Clearly, this solves some of the privacy and security problems, but not all. It also requires purchase of hardware and software that would not likely be necessary for any other purpose other than to maintain the integrity of the data. Further, it still requires time and discipline to maintain.
We continually see new techniques designed to protect your information like fingerprint readers and other biometric devices, but they bring their own risks along with them. Are they really more secure than passwords? How do you feel about these protections now that Apple's fingerprint reader took less than a week to defeat? Now that it has been defeated, if you use it to protect your iPhone is it now more or less secure than a password? Even if were not defeated, would a security key that can't be changed be a good choice?
As computer forensic experts, we have had many cases where it was our charter to secure and examine e-data in search of "the smoking gun." While we rarely find "the smoking gun," we often find significant amounts of periphery information to support our client's case.
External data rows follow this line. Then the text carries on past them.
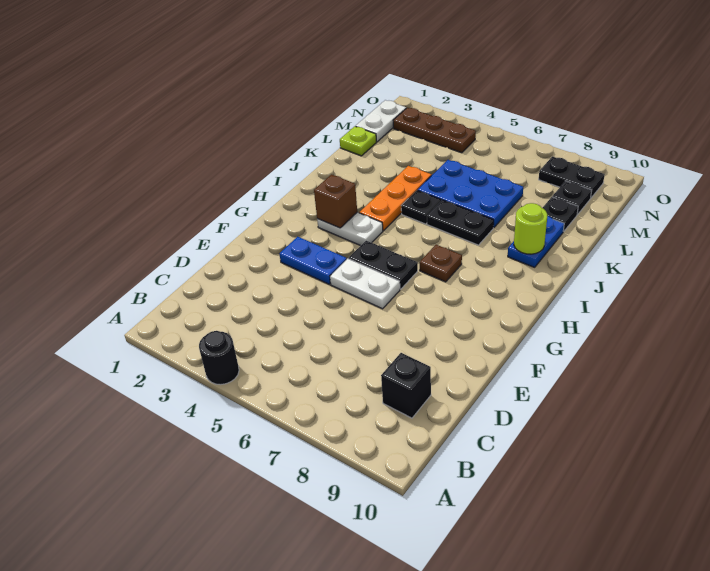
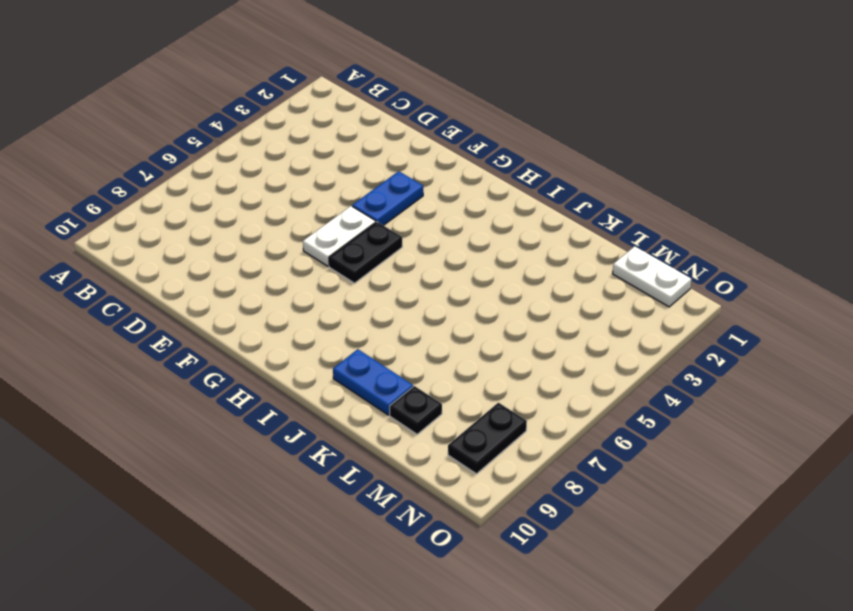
none -> black round brick A4 level 1
none -> black brick C9 level 1
none -> white plate H3:H4 level 1

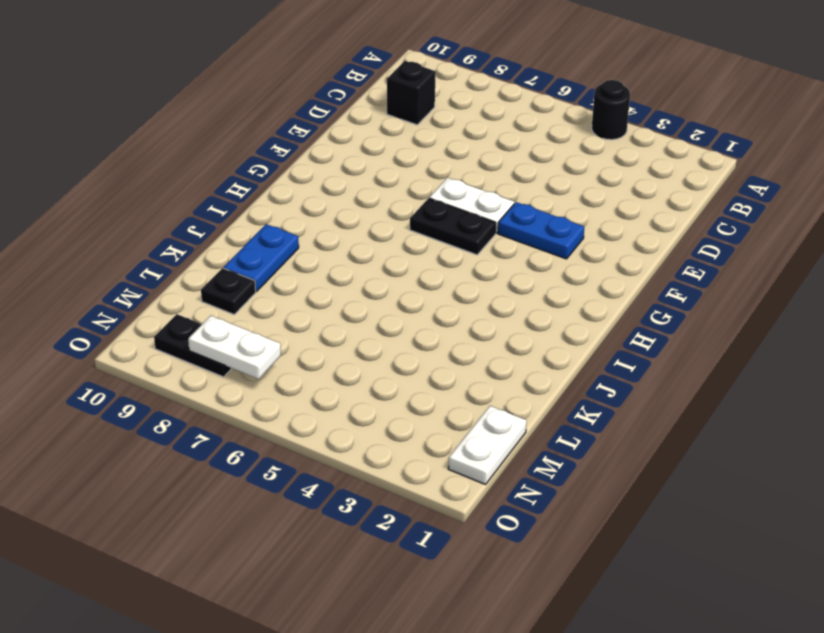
white plate N7:N8 level 2 -> white plate H3:H4 level 1
none -> brown plate H7 level 1
none -> orange plate I4:K4 level 1
none -> black plate J5 level 1

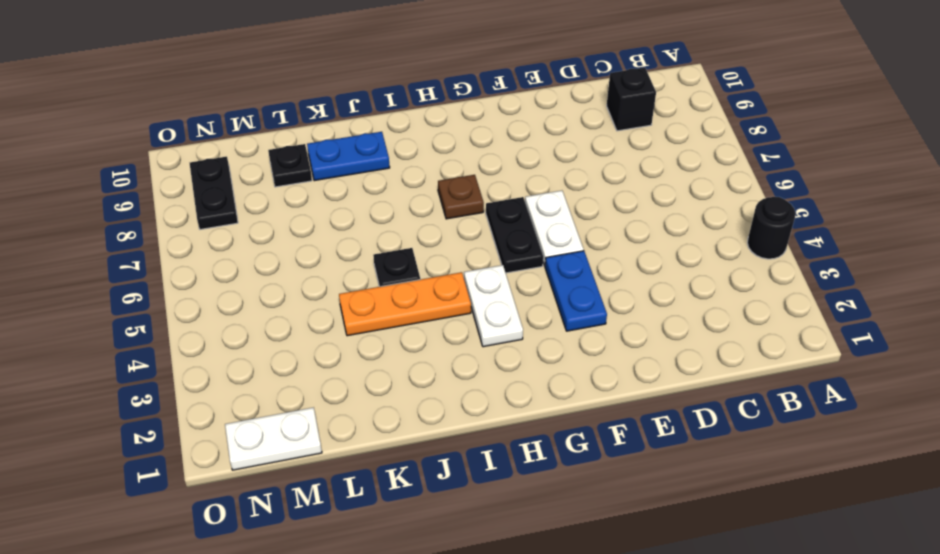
none -> black plate J6:J7 level 1
none -> blue plate K5:L7 level 1
none -> lime plate L1 level 1

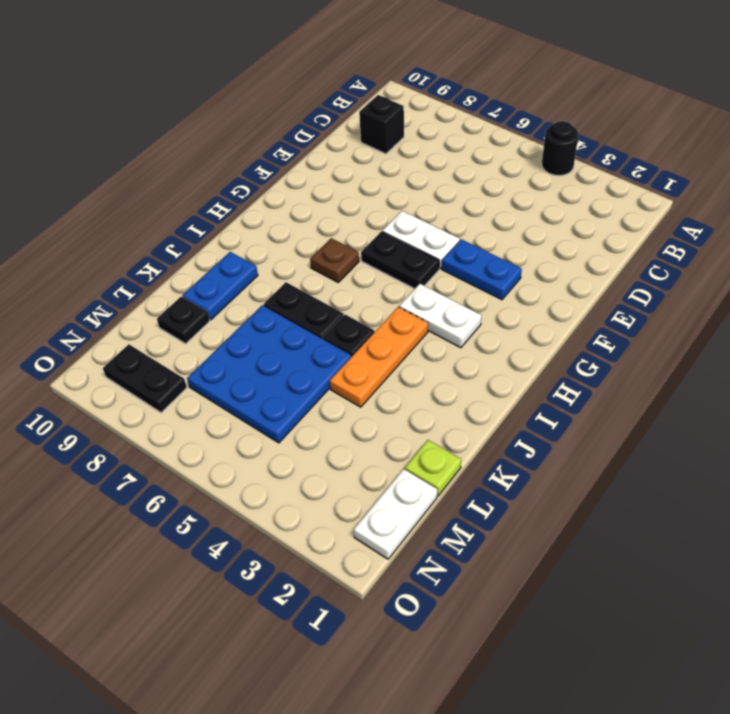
blue plate K5:M7 level 1 -> blue plate K5:L7 level 1
none -> black plate M9 level 1
none -> brown plate N2:N4 level 1
none -> brown brick H3 level 2

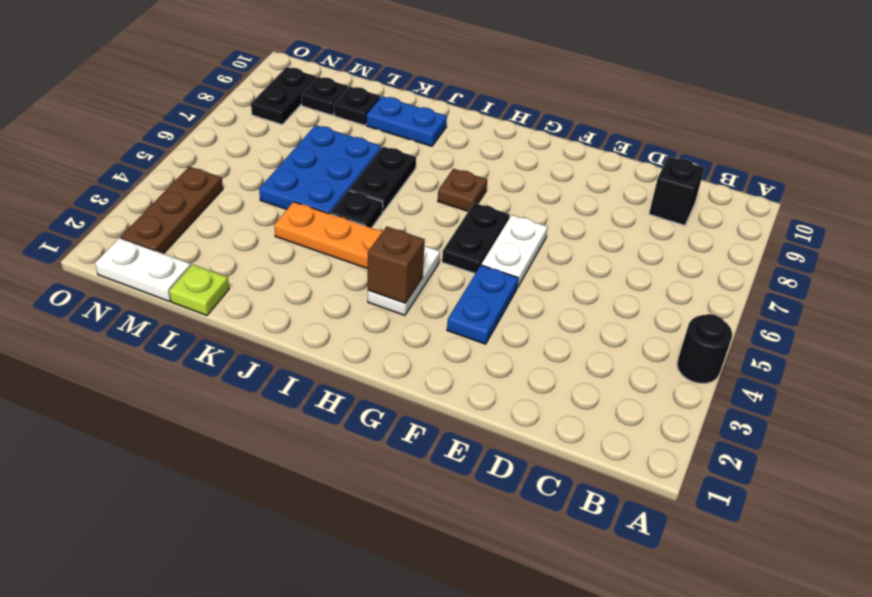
none -> lime round brick J9 level 2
This information has been invaluable to erode or destroy the credibility of those witnesses, or others who have produced facts, that are detrimental to our client.
- Make sure you continually ask yourself when using these devices, "Do I care if anyone knows this?" where "this" means where you are, what's in the photos, what I am searching for on Google, that I am watching a movie, that I am telling a joke, or a host of other information you are producing.
- Isolate your professional life from your personal life. While it is clearly more convenient for you to use a single device for dual purposes, realize that if you maintain the integrity of your devices you will be able to shield irrelevant and personal information from business interrogations. While this is not ideal, it is light years better that being questioned about the homophobic, sexist, or racist joke you sent to your brother last year.
- Keep some privileged or confidential information on your devices. While this will not likely keep your devices free from prying eyes, it will necessitate the need to implement more costly procedures in the examination of your devices which protect the integrity and character of your information.
- Control the number and location of backups. The existence and locations of backup media can often be discovered in an examination of a device. If these backups are discovered by a competent examiner, you will be forced to produce them.
- Don't try to fool the professionals by hiding or deleting information. Be aware that the courts have tools for punishing those who get caught. Since you likely have little idea of the operating characteristics of all the applications and the operating system running on your device, you are not capable of discreetly eliminating data from your device.
- Quit posting everything you do on social networking sites. Twitter, Facebook, Instagram, foursquare and the like are fun, but can prove dangerous to your privacy. If you do post information on social networking sites make certain you use the privacy settings so that you can limit who has access to your information on an ongoing basis and so you can demonstrate your desire for privacy to a court if it orders your information production. At least don't use your common identity (your first and last name) to catalogue your information.
Mr. Ronald Kaplan, MS, MBA is a partner at SICons, a management consulting and computer forensic expert witness firm in Los Angeles.